To confirm the capacity of the models to predict Alzheimer’s disease, we applied the models to individuals who were recruited in a longitudinal study from 2009 to 2019. To estimate the effectiveness of the GWAS-based predictive models, by measuring the fraction of individuals living without Alzheimer’s disease for a certain amount of time from baseline, survival curve analyses were performed using the follow-up data in this longitudinal cohort.

Data availability

The data that support the findings of this study are available on request from the corresponding author.

RECORDS SHOWN:
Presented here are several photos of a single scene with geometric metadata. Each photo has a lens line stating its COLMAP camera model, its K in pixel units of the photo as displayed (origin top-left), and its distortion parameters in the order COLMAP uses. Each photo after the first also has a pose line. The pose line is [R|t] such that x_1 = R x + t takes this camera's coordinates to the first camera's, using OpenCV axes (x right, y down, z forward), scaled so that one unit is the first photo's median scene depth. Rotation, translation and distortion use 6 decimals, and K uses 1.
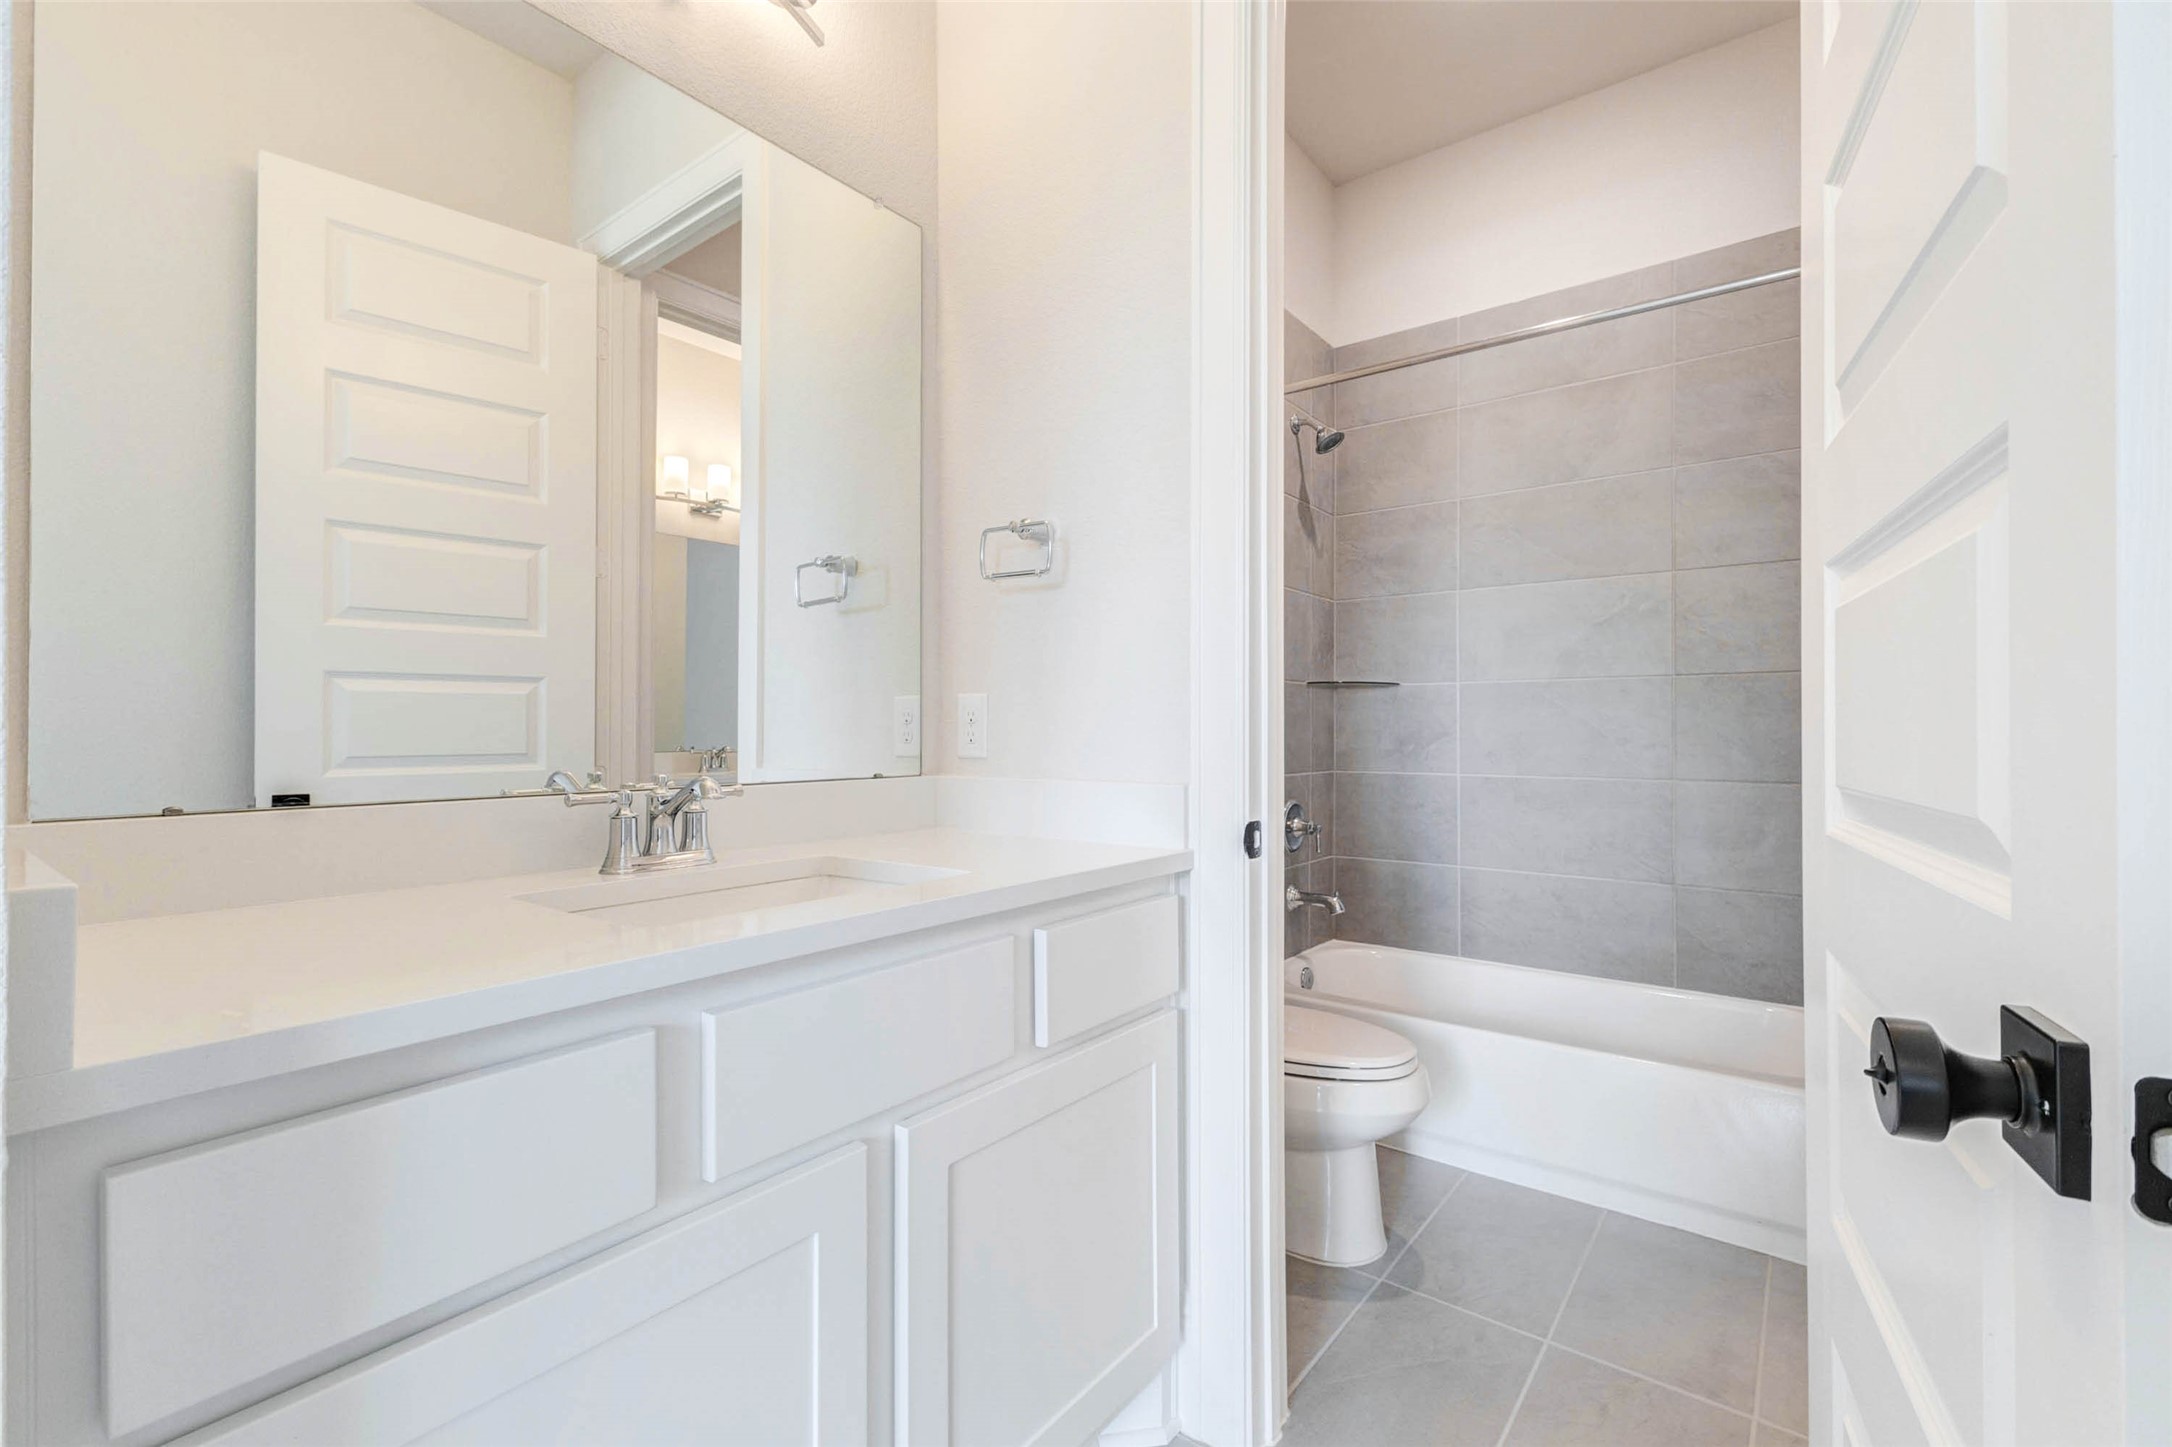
lens RADIAL K [[951.7, 0, 1095.9], [0, 951.7, 729.9], [0, 0, 1]] dist [0.010251, -0.004118]
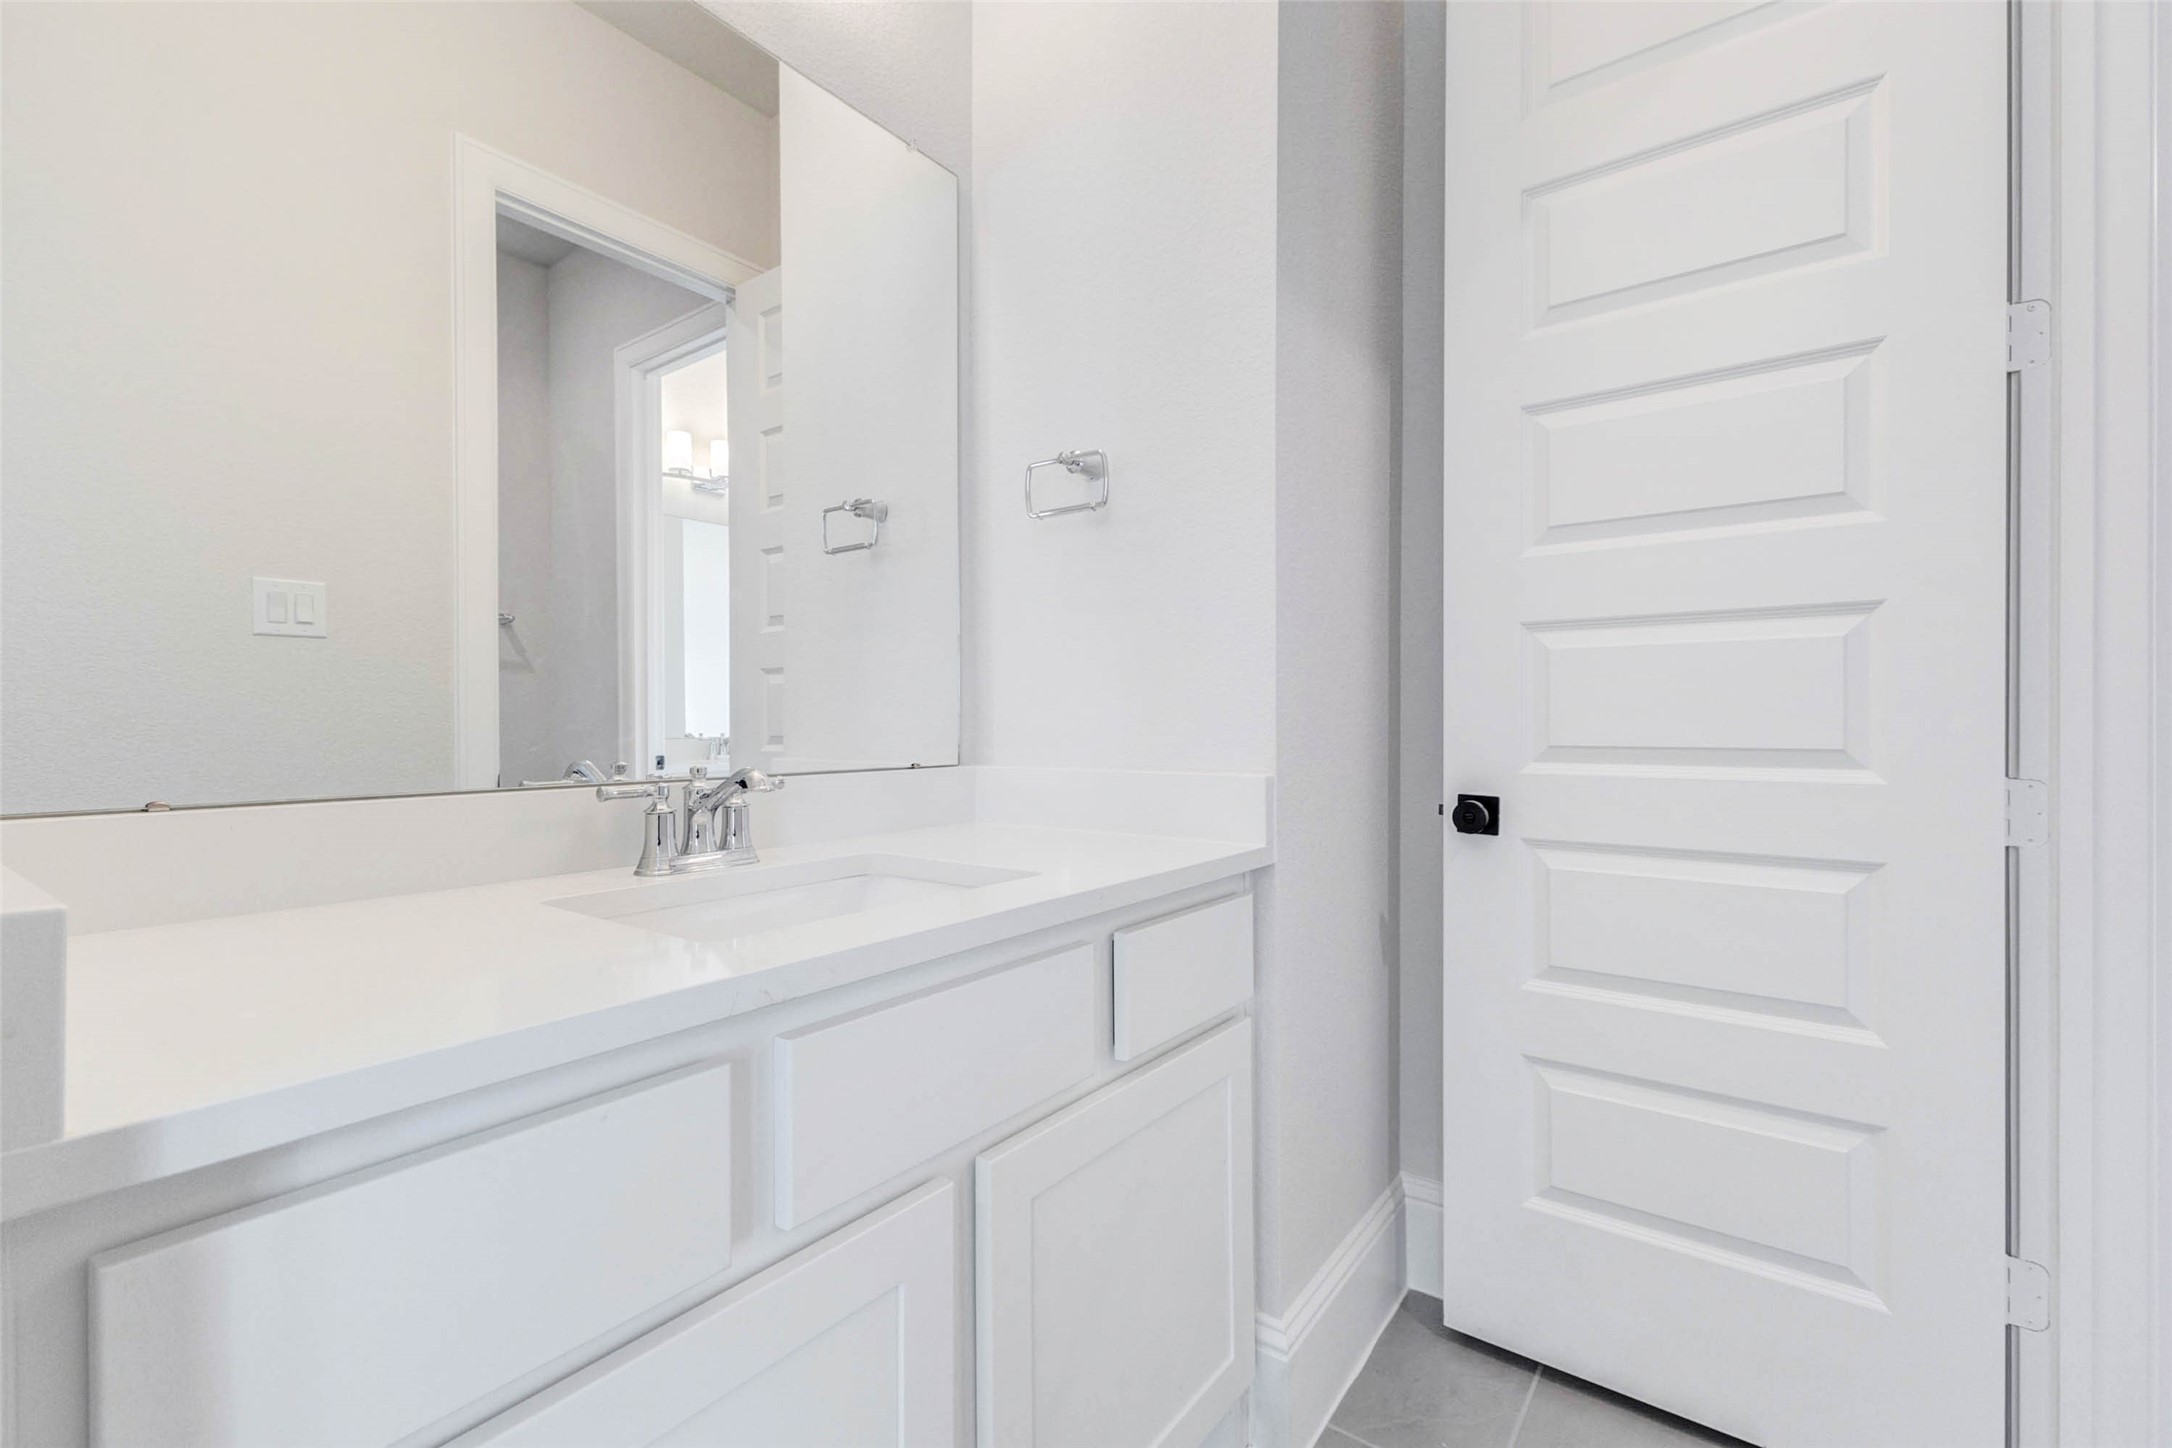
lens RADIAL K [[951.7, 0, 1086.2], [0, 951.7, 726.3], [0, 0, 1]] dist [0.010251, -0.004118]
pose [[0.999800, -0.003277, 0.019738, -0.098914], [0.003222, 0.999991, 0.002840, 0.008086], [-0.019747, -0.002775, 0.999801, 0.082840]]
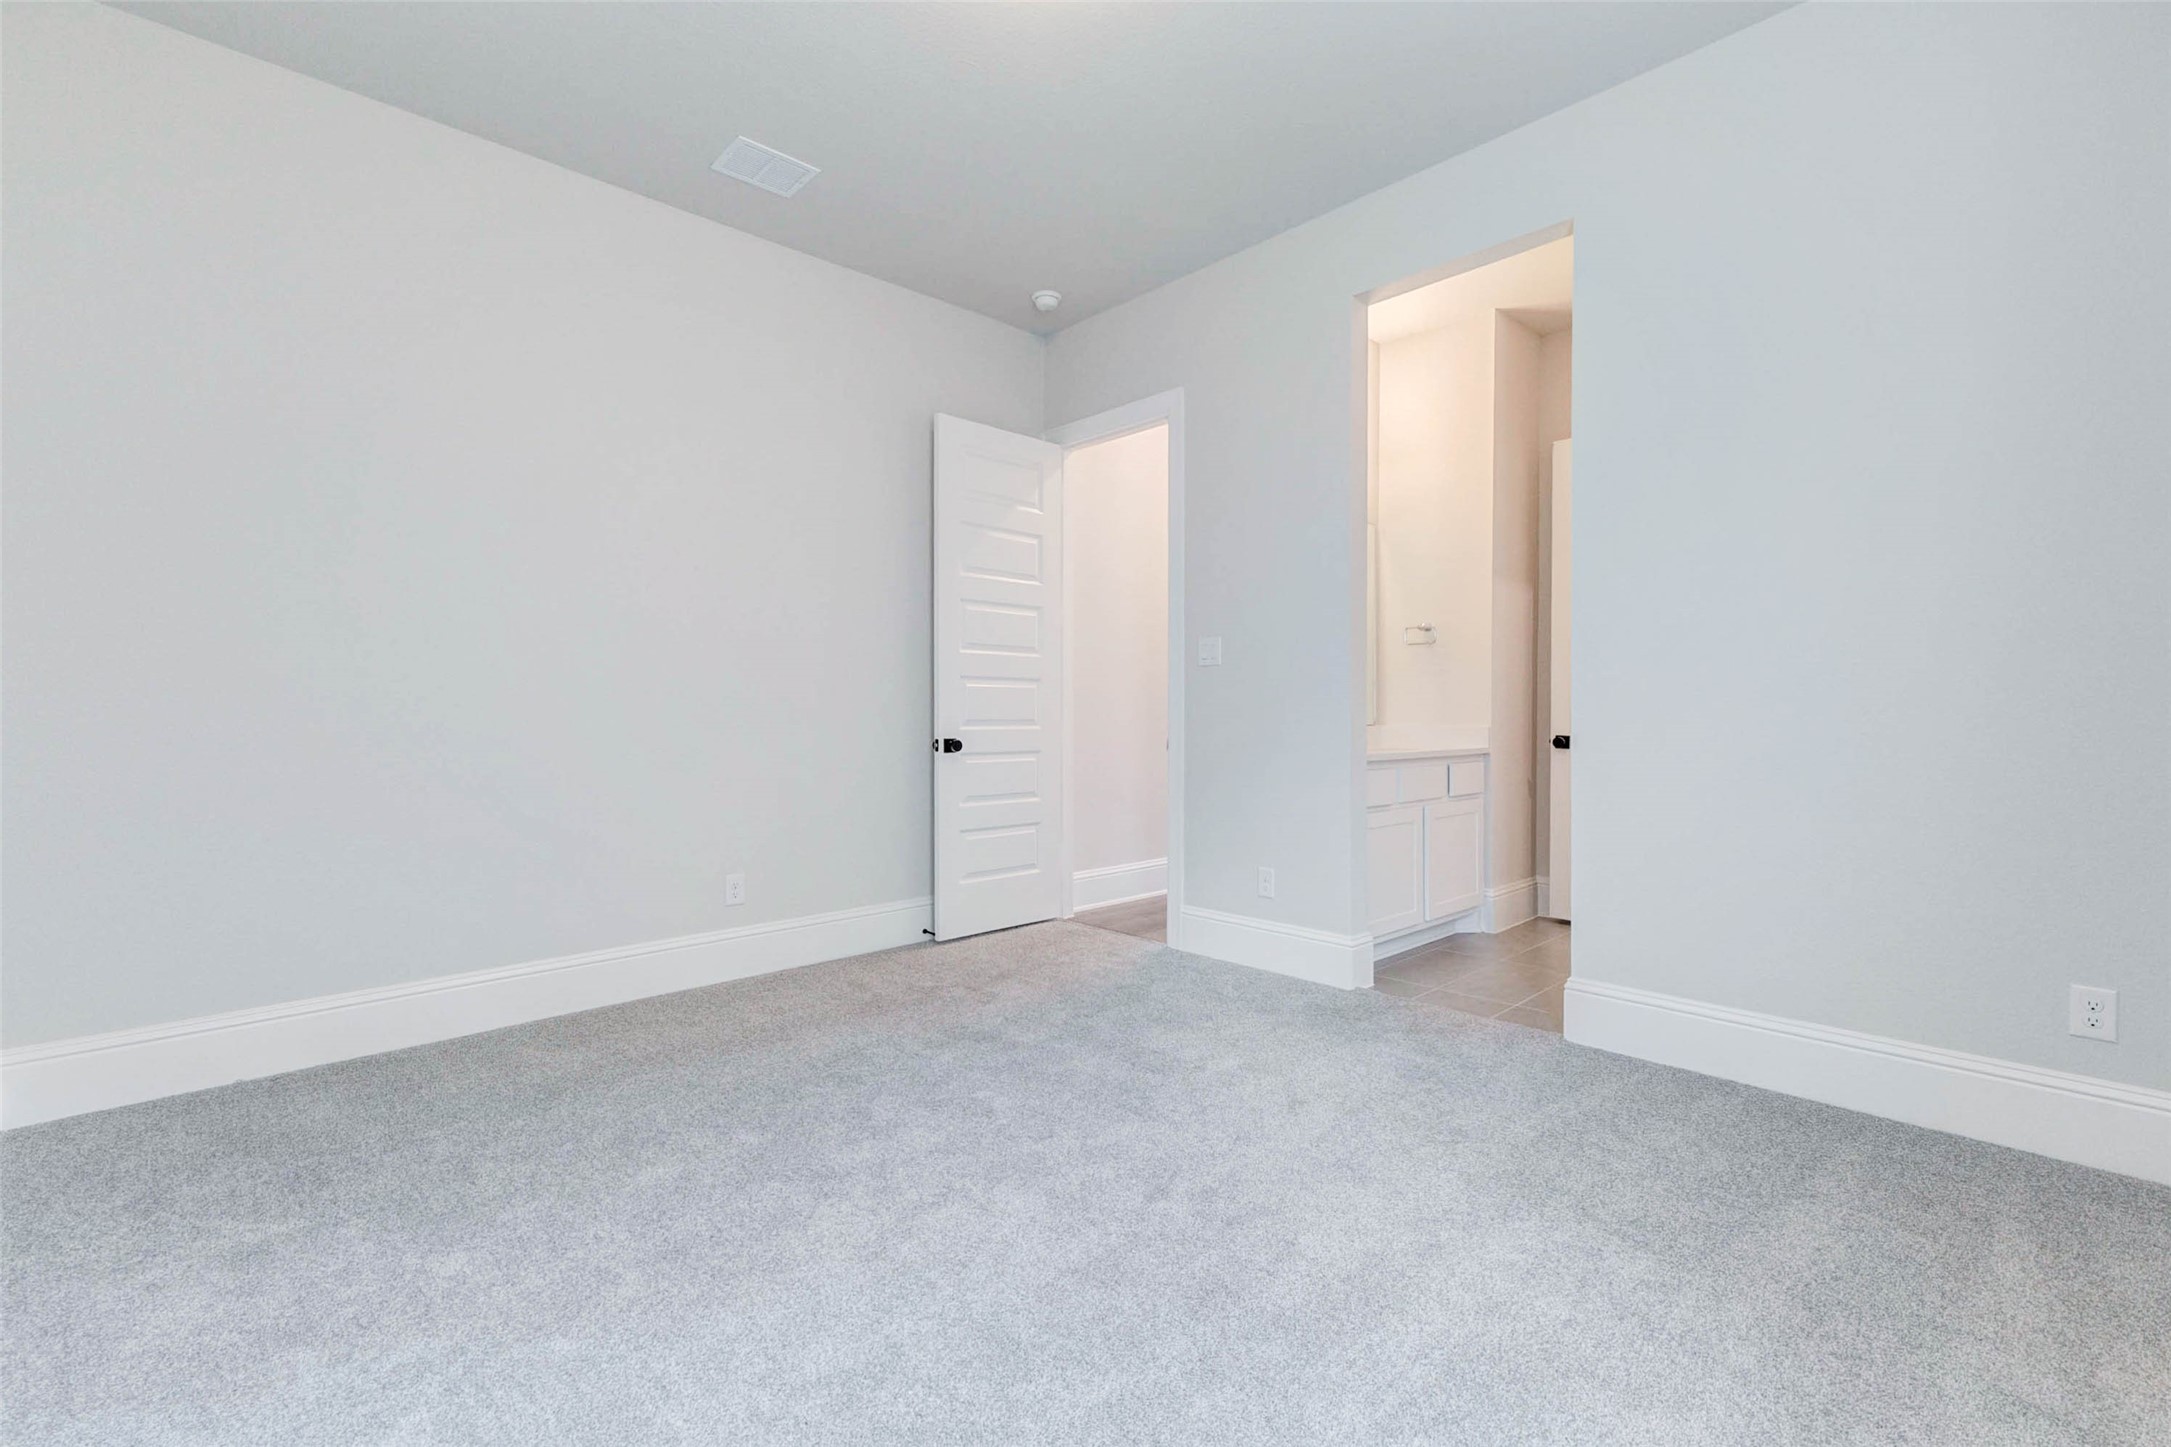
lens RADIAL K [[951.3, 0, 1083.7], [0, 951.3, 715.1], [0, 0, 1]] dist [0.010251, -0.004118]
pose [[0.986532, 0.003726, -0.163525, -0.750168], [-0.003520, 0.999993, 0.001547, 0.022551], [0.163530, -0.000950, 0.986538, -2.479719]]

ACTIVITY LIST:
A. Answer from the Alzheimer's excerpt:
(i) Over what years were individuals recruited in the longitudinal study?
(ii) What data were the survival curve analyses performed with?
(iii) From whom can the supporting data be requested?
B. Could you copy the Alzheimer's excerpt word for word, from "To confirm the" to "this longitudinal cohort."?
The entries have no connection to the Alzheimer's excerpt.

RESPONSES TO THE TASKS:
A.
(i) From 2009 to 2019.
(ii) The follow-up data in the longitudinal cohort.
(iii) The corresponding author.

B.
To confirm the capacity of the models to predict Alzheimer’s disease, we applied the models to individuals who were recruited in a longitudinal study from 2009 to 2019. To estimate the effectiveness of the GWAS-based predictive models, by measuring the fraction of individuals living without Alzheimer’s disease for a certain amount of time from baseline, survival curve analyses were performed using the follow-up data in this longitudinal cohort.